> [Page excerpt]:
I'm experiencing similar issues, however, detect anomaly is enabled in this case. The model is a simple two-layer (convolutional) revnet using less than a gigabyte of vram. The system itself uses between 300 and 800 MB.\
The errors pop up with both CUDA 10.2 and 11.0, giving the same tracebacks in both runs.

Warning: Error detected in CudnnConvolutionBackward. Traceback of forward call that caused the error:
  File "C:\ProgramData\Anaconda3\lib\site-packages\torch\autograd\function.py", line 77, in apply
    return self._forward_cls.backward(self, *args)
  File "C:\ProgramData\Anaconda3\lib\site-packages\memcnn-1.3.2-py3.7.egg\memcnn\models\revop.py", line 83, in backward
    temp_output = ctx.fn(*detached_inputs)
  File "C:\ProgramData\Anaconda3\lib\site-packages\memcnn-1.3.2-py3.7.egg\memcnn\models\additive.py", line 65, in forward
    gmd = self.Gm.forward(y1)
  File "C:\Users\UserName\Documents\Project\pytorch\model.py", line 121, in forward
    sort = self.sort_conv(inp)
  File "C:\ProgramData\Anaconda3\lib\site-packages\torch\nn\modules\module.py", line 550, in __call__
    result = self.forward(*input, **kwargs)
  File "C:\ProgramData\Anaconda3\lib\site-packages\torch\nn\modules\conv.py", line 349, in forward
    return self._conv_forward(input, self.weight)
  File "C:\ProgramData\Anaconda3\lib\site-packages\torch\nn\modules\conv.py", line 346, in _conv_forward
    self.padding, self.dilation, self.groups)
 (print_stack at ..\torch\csrc\autograd\python_anomaly_mode.cpp:60)
Warning: Error detected in InvertibleCheckpointFunctionBackward. Traceback of forward call that caused the error:
  File ".\main.py", line 14, in <module>
    model.fit()
  File "C:\Users\UserName\Documents\Project\pytorch\main.py", line 129, in fit
    out = self.model(src)
  File "C:\ProgramData\Anaconda3\lib\site-packages\torch\nn\modules\module.py", line 550, in __call__
    result = self.forward(*input, **kwargs)

> [Entries provided]:
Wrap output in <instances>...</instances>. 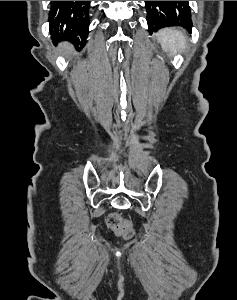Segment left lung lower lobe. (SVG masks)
Here are the masks:
<instances>
[{"label":"left lung lower lobe","instance_id":"1","mask_svg":"<svg viewBox=\"0 0 237 300\" xmlns=\"http://www.w3.org/2000/svg\"><path fill=\"white\" fill-rule=\"evenodd\" d=\"M186 2V4L187 5H189L188 4V1H185ZM158 3V1H146V6H148V5H154V4H157ZM191 30V28L189 29V31Z\"/></svg>","mask_w":237,"mask_h":300}]
</instances>
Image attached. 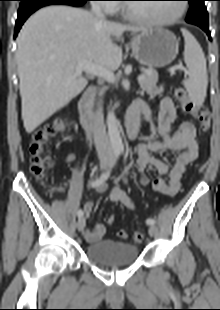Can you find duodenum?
Returning a JSON list of instances; mask_svg holds the SVG:
<instances>
[{
	"mask_svg": "<svg viewBox=\"0 0 220 310\" xmlns=\"http://www.w3.org/2000/svg\"><path fill=\"white\" fill-rule=\"evenodd\" d=\"M96 96V89L89 87L82 95L78 103L80 122L87 135H91L97 126V119L93 112V102ZM139 112L128 110L125 133L128 139L133 140L138 133Z\"/></svg>",
	"mask_w": 220,
	"mask_h": 310,
	"instance_id": "obj_1",
	"label": "duodenum"
}]
</instances>
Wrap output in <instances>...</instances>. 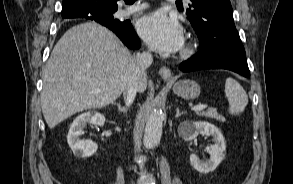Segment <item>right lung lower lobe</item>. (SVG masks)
I'll return each instance as SVG.
<instances>
[{
	"label": "right lung lower lobe",
	"instance_id": "obj_1",
	"mask_svg": "<svg viewBox=\"0 0 293 184\" xmlns=\"http://www.w3.org/2000/svg\"><path fill=\"white\" fill-rule=\"evenodd\" d=\"M115 11L93 9L73 18H86L94 20L112 30L128 48L138 49L141 43L131 22L129 20L121 21L115 19L113 17V13Z\"/></svg>",
	"mask_w": 293,
	"mask_h": 184
}]
</instances>
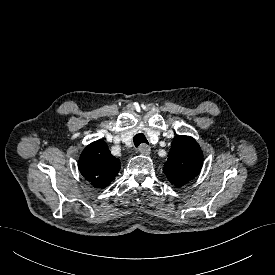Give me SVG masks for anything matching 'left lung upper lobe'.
Wrapping results in <instances>:
<instances>
[{"mask_svg": "<svg viewBox=\"0 0 275 275\" xmlns=\"http://www.w3.org/2000/svg\"><path fill=\"white\" fill-rule=\"evenodd\" d=\"M203 163V153L199 144L189 136L174 137L164 173L176 187H181L195 178Z\"/></svg>", "mask_w": 275, "mask_h": 275, "instance_id": "obj_1", "label": "left lung upper lobe"}]
</instances>
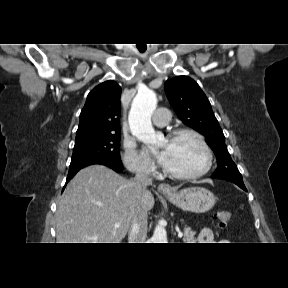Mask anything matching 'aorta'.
Returning a JSON list of instances; mask_svg holds the SVG:
<instances>
[{"mask_svg":"<svg viewBox=\"0 0 288 288\" xmlns=\"http://www.w3.org/2000/svg\"><path fill=\"white\" fill-rule=\"evenodd\" d=\"M156 106V94L149 89L140 90L133 99L129 113L132 135L149 145H156L160 142V137L156 134L151 123V116ZM151 240L152 243H167L166 230L160 223L155 227Z\"/></svg>","mask_w":288,"mask_h":288,"instance_id":"aorta-1","label":"aorta"}]
</instances>
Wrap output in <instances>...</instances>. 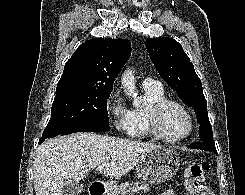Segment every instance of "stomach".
I'll return each instance as SVG.
<instances>
[{"label": "stomach", "instance_id": "1", "mask_svg": "<svg viewBox=\"0 0 245 195\" xmlns=\"http://www.w3.org/2000/svg\"><path fill=\"white\" fill-rule=\"evenodd\" d=\"M180 167V159L172 148L160 147L143 154L137 162L136 174L150 183H163Z\"/></svg>", "mask_w": 245, "mask_h": 195}]
</instances>
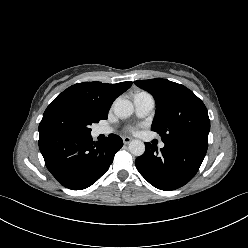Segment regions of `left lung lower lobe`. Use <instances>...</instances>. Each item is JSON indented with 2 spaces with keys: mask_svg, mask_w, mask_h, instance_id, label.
<instances>
[{
  "mask_svg": "<svg viewBox=\"0 0 248 248\" xmlns=\"http://www.w3.org/2000/svg\"><path fill=\"white\" fill-rule=\"evenodd\" d=\"M135 165L139 173L154 187L170 191L188 183L197 173L208 144L199 142L165 143L158 152L150 143Z\"/></svg>",
  "mask_w": 248,
  "mask_h": 248,
  "instance_id": "1",
  "label": "left lung lower lobe"
}]
</instances>
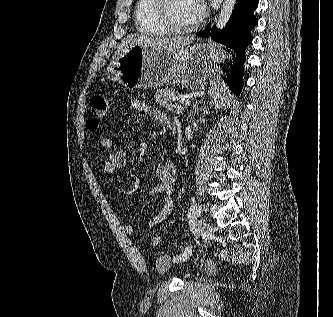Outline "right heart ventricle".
<instances>
[{
	"label": "right heart ventricle",
	"mask_w": 333,
	"mask_h": 317,
	"mask_svg": "<svg viewBox=\"0 0 333 317\" xmlns=\"http://www.w3.org/2000/svg\"><path fill=\"white\" fill-rule=\"evenodd\" d=\"M152 5L153 0H138L134 12L136 28L146 36H164L167 32L156 21Z\"/></svg>",
	"instance_id": "obj_1"
}]
</instances>
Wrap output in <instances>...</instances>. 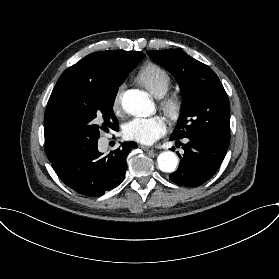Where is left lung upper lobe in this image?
I'll use <instances>...</instances> for the list:
<instances>
[{
    "label": "left lung upper lobe",
    "mask_w": 279,
    "mask_h": 279,
    "mask_svg": "<svg viewBox=\"0 0 279 279\" xmlns=\"http://www.w3.org/2000/svg\"><path fill=\"white\" fill-rule=\"evenodd\" d=\"M148 55L176 78L183 93L172 136L212 133L230 138V102L215 72L179 49L152 50Z\"/></svg>",
    "instance_id": "5c2ea615"
}]
</instances>
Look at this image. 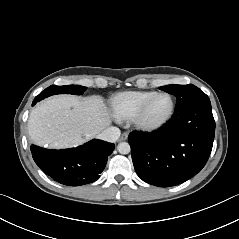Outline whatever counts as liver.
Instances as JSON below:
<instances>
[{
	"instance_id": "1",
	"label": "liver",
	"mask_w": 239,
	"mask_h": 239,
	"mask_svg": "<svg viewBox=\"0 0 239 239\" xmlns=\"http://www.w3.org/2000/svg\"><path fill=\"white\" fill-rule=\"evenodd\" d=\"M110 124L111 116L101 96L58 95L31 111L28 132L37 145L63 148L97 136Z\"/></svg>"
}]
</instances>
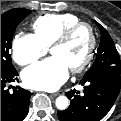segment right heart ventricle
I'll use <instances>...</instances> for the list:
<instances>
[{"label":"right heart ventricle","mask_w":121,"mask_h":121,"mask_svg":"<svg viewBox=\"0 0 121 121\" xmlns=\"http://www.w3.org/2000/svg\"><path fill=\"white\" fill-rule=\"evenodd\" d=\"M81 22V20L70 13L46 14L38 17L32 23L34 35L47 48L68 27Z\"/></svg>","instance_id":"1"}]
</instances>
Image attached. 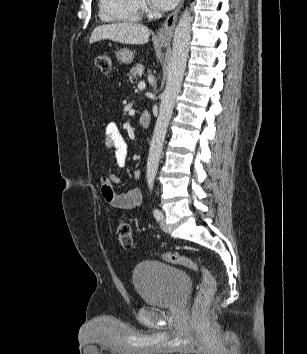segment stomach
<instances>
[{
	"instance_id": "obj_1",
	"label": "stomach",
	"mask_w": 307,
	"mask_h": 354,
	"mask_svg": "<svg viewBox=\"0 0 307 354\" xmlns=\"http://www.w3.org/2000/svg\"><path fill=\"white\" fill-rule=\"evenodd\" d=\"M155 42L158 46L165 47L168 44V39H156ZM116 56L118 60L124 64L131 63L134 58L133 52L126 48L120 49Z\"/></svg>"
}]
</instances>
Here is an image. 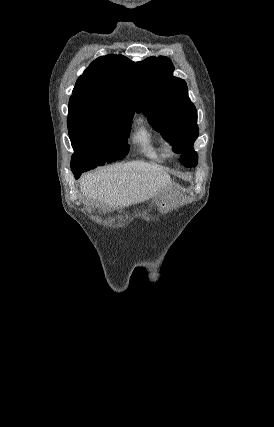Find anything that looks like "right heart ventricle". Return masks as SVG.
<instances>
[{
	"label": "right heart ventricle",
	"mask_w": 274,
	"mask_h": 427,
	"mask_svg": "<svg viewBox=\"0 0 274 427\" xmlns=\"http://www.w3.org/2000/svg\"><path fill=\"white\" fill-rule=\"evenodd\" d=\"M131 145L138 155L152 161H161L166 156L159 137L145 128H141L132 136Z\"/></svg>",
	"instance_id": "e07e8e85"
}]
</instances>
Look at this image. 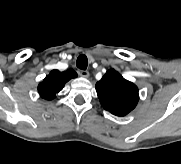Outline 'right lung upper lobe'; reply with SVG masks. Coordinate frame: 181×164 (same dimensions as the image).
Listing matches in <instances>:
<instances>
[{"instance_id":"cb5924a9","label":"right lung upper lobe","mask_w":181,"mask_h":164,"mask_svg":"<svg viewBox=\"0 0 181 164\" xmlns=\"http://www.w3.org/2000/svg\"><path fill=\"white\" fill-rule=\"evenodd\" d=\"M76 77L77 73L73 69L64 72L52 70L43 82L38 85V92L42 98L52 100L63 89L66 82Z\"/></svg>"}]
</instances>
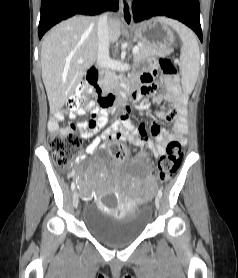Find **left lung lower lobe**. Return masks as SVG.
Instances as JSON below:
<instances>
[{"label": "left lung lower lobe", "instance_id": "0a47b994", "mask_svg": "<svg viewBox=\"0 0 238 278\" xmlns=\"http://www.w3.org/2000/svg\"><path fill=\"white\" fill-rule=\"evenodd\" d=\"M134 21L156 16L174 18L190 27L202 41L199 0H138L132 5Z\"/></svg>", "mask_w": 238, "mask_h": 278}]
</instances>
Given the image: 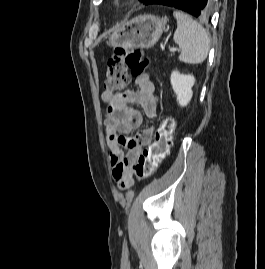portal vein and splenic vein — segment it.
I'll return each instance as SVG.
<instances>
[{
	"mask_svg": "<svg viewBox=\"0 0 265 269\" xmlns=\"http://www.w3.org/2000/svg\"><path fill=\"white\" fill-rule=\"evenodd\" d=\"M176 50H178L177 48H170L169 51L170 52H175Z\"/></svg>",
	"mask_w": 265,
	"mask_h": 269,
	"instance_id": "18ae733b",
	"label": "portal vein and splenic vein"
}]
</instances>
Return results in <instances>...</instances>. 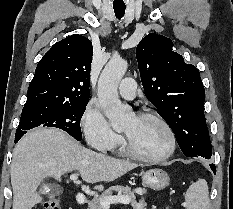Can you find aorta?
I'll return each mask as SVG.
<instances>
[{"instance_id": "762f6f07", "label": "aorta", "mask_w": 233, "mask_h": 209, "mask_svg": "<svg viewBox=\"0 0 233 209\" xmlns=\"http://www.w3.org/2000/svg\"><path fill=\"white\" fill-rule=\"evenodd\" d=\"M127 67L125 60L113 58L107 63L98 80V100L116 131L122 130L132 117L131 108L123 105L118 96V85Z\"/></svg>"}]
</instances>
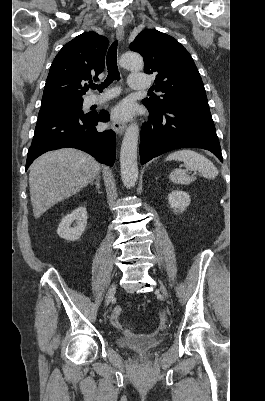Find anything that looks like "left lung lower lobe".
<instances>
[{"label":"left lung lower lobe","mask_w":265,"mask_h":401,"mask_svg":"<svg viewBox=\"0 0 265 401\" xmlns=\"http://www.w3.org/2000/svg\"><path fill=\"white\" fill-rule=\"evenodd\" d=\"M148 109L149 120L140 137L141 164L178 148L206 149L223 161L208 104L187 102L163 110Z\"/></svg>","instance_id":"left-lung-lower-lobe-1"}]
</instances>
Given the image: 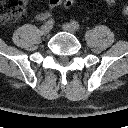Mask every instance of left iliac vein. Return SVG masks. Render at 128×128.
Segmentation results:
<instances>
[{
    "mask_svg": "<svg viewBox=\"0 0 128 128\" xmlns=\"http://www.w3.org/2000/svg\"><path fill=\"white\" fill-rule=\"evenodd\" d=\"M62 29L64 31H67L69 33L75 34L76 30L74 29V27L71 24L65 23L62 25Z\"/></svg>",
    "mask_w": 128,
    "mask_h": 128,
    "instance_id": "1",
    "label": "left iliac vein"
}]
</instances>
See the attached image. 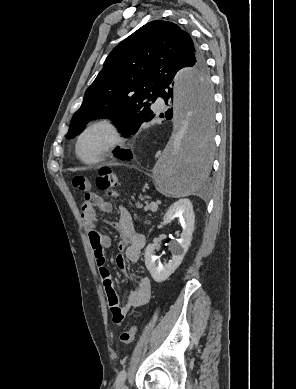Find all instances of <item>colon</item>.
<instances>
[{
	"mask_svg": "<svg viewBox=\"0 0 296 389\" xmlns=\"http://www.w3.org/2000/svg\"><path fill=\"white\" fill-rule=\"evenodd\" d=\"M72 184L77 191L84 194L89 193L90 182L87 179V177L83 175H77L73 178ZM117 184H118L117 176L111 168L103 167L98 171L96 185L100 190L105 191L109 195H114ZM121 321H122V314L118 311L115 312L113 316V322L119 323ZM135 335H136V327L132 326L129 330L121 333L120 341L124 345H129L134 340Z\"/></svg>",
	"mask_w": 296,
	"mask_h": 389,
	"instance_id": "5ec220e1",
	"label": "colon"
}]
</instances>
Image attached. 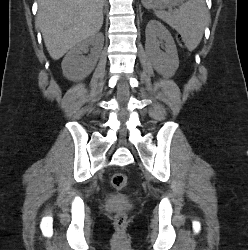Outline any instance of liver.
Here are the masks:
<instances>
[{"instance_id": "6515ba94", "label": "liver", "mask_w": 248, "mask_h": 250, "mask_svg": "<svg viewBox=\"0 0 248 250\" xmlns=\"http://www.w3.org/2000/svg\"><path fill=\"white\" fill-rule=\"evenodd\" d=\"M103 5L104 0H38L36 20L52 59L100 30Z\"/></svg>"}]
</instances>
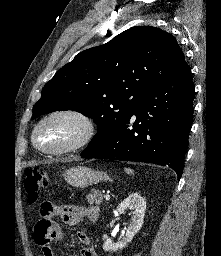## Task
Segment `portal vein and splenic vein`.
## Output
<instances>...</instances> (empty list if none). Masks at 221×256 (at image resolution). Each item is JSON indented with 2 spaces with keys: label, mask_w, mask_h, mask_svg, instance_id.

> [Request]: According to the forum post, which CUDA versions produce the errors? The records play no part in the task.

> [Solution to this task]: CUDA 10.2 and 11.0